When I asked why he [the narrator's friend who wants to ransom the portrait of his grandfather] did not get in touch with the museum, he replied that he had written several times, but had never received an answer.
(The Visit to the Museum, written in the fall, 1938, and published next year in Sovremennye Zapiski)
 
Pisat' k praottsam (to write to one's forefathers) is a common euphemism for "to die." In Pushkin's Eugene Onegin (Eight: XXXII: 1-3) Onegin, in love with Princess N.,
 
beforehand
is ready to his forefathers [ko pradedam] to write
of an impending meeting.
 
"What can I do for you?" he [M. Godard, the museum's director] asked, throwing the letter he had just sealed into the wastebasket.

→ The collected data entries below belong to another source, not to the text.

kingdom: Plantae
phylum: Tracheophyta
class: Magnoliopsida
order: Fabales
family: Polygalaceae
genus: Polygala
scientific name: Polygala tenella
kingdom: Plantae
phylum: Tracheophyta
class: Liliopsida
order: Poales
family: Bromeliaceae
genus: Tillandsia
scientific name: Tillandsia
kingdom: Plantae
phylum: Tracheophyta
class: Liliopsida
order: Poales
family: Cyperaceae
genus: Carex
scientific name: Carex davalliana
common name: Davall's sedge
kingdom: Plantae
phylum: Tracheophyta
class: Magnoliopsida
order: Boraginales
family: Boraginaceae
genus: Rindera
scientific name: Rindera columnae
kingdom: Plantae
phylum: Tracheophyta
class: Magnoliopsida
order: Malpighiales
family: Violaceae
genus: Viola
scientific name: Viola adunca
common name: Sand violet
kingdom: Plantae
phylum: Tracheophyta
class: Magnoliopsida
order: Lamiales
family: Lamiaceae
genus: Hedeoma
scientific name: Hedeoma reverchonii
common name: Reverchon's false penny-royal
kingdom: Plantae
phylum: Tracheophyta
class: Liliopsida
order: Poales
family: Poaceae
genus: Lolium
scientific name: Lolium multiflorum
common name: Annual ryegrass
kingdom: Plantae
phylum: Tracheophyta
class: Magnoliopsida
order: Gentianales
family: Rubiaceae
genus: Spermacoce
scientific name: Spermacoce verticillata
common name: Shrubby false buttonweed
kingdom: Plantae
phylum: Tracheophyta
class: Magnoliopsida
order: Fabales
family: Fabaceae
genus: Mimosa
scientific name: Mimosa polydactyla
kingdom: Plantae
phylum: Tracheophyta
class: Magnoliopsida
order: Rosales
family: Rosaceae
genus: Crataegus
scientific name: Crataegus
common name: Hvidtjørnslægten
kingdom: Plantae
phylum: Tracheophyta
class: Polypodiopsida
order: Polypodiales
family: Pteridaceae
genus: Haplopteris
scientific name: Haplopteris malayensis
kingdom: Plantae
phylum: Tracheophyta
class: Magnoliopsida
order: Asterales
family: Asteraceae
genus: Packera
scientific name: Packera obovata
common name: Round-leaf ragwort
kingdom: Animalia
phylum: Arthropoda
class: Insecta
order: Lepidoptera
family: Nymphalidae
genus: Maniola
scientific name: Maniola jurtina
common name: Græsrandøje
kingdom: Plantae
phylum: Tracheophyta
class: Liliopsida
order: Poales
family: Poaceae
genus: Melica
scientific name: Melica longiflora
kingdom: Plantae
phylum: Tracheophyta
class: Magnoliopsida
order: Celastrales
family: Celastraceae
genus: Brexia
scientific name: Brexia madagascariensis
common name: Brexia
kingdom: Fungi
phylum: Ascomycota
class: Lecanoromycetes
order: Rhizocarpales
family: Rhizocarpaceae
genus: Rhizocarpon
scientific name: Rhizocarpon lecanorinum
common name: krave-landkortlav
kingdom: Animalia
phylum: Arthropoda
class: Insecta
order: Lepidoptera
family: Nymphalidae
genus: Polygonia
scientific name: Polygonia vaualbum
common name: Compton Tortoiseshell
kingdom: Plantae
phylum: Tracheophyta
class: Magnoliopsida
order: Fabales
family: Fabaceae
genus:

Small wonder that the narrator's friend never received an answer from the museum.
 
Like Matt Roth, I always had doubts as to whether the narrator managed to escape the tires of a furious red bus.
 
In his remarkable article Pushkinskiy fon rasskaza Nabokova "Poseshchenie muzeya" (The Pushkin Background of Nabokov's story The Visit to the Museum, Nabokovskiy vestnik, # 1, 1998, pp. 66-71) Vadim Stark compares the narrator of VN's story to Hermann, the mad gambler in Pushkin's Queen of Spades (1833), and to the hero of Jacques Offenbach's opéra bouffon* Orpheus in the Underworld (1858). A Russian Nobleman portrayed by Leroy "bore a likeness to Offenbach." Stark points out the similarity of Offenbach's portraits to those of Dmitri Nikolaevich Nabokov, VN's grandfather who died in his pied-à-terre on the Palace Quay in St. Petersburg (but thinking he was still in Nice) "at the time of the Russo-Japanese War:"
 
...and a bit of house wall that could be just glimpsed from the window was painted a brilliant white, so every time he [DNN] rereverted to a state of comparative lucidity he found himself safe on the illusory Riviera artistically staged by my mother; and there, on 28 March 1904, exactly eighteen years before my father, day for day, he peacefully died. (Speak, Memory, Chapter Three, 1)
 
The portrait of the grandfather of the narrator's friend is by Gustave Leroy. As pointed out by Stark, the watchmaker Pierre Leroy (1717-85) is mentioned in The Queen of Spades:
 
Two portraits, painted in Paris by Mme. Lebrun, hang on the wall [of the old Countess's bedroom]. One of them showed a man about forty years old, red-faced and portly, wearing a light green coat with a star; the other a beautiful young woman with an aquiline nose, with her hair combed back over her temples, and with a rose in her powdered locks. Every nook and corner was crowded with china shepherdesses, table clocks made by the famous Leroy, little boxes, bandalores, fans, and diverse other ladies’ toys invented at the end of the last century, along with Montgolfier’s balloon and Mesmer’s magnetism. (chapter III)
 
Pushkin's "St. Petersburg Tales" - particularly The Queen of Spades - are also important in LATH, whose narrator and main harlequin, Vadim Vadimovich N. (son of Count Starov?), visits Leningrad (the Soviet hell to him) and manages to return to Paris. According to V. V., "the I of the book can not die in the book."
 
*Misteriya buff (Mystery Bouffe, 1918) is a play in verse by VN's "late namesake," V. V. Mayakovski. According to Stark, Montisert hints at Monte Carlo. In his poem Monte Carlo (1929) Mayakovski mentions eighty-seven-year-old Queens of Spades and calls the inhabitants of the city poganen'kie montekarliki ("vile dwarfish Montecarlians").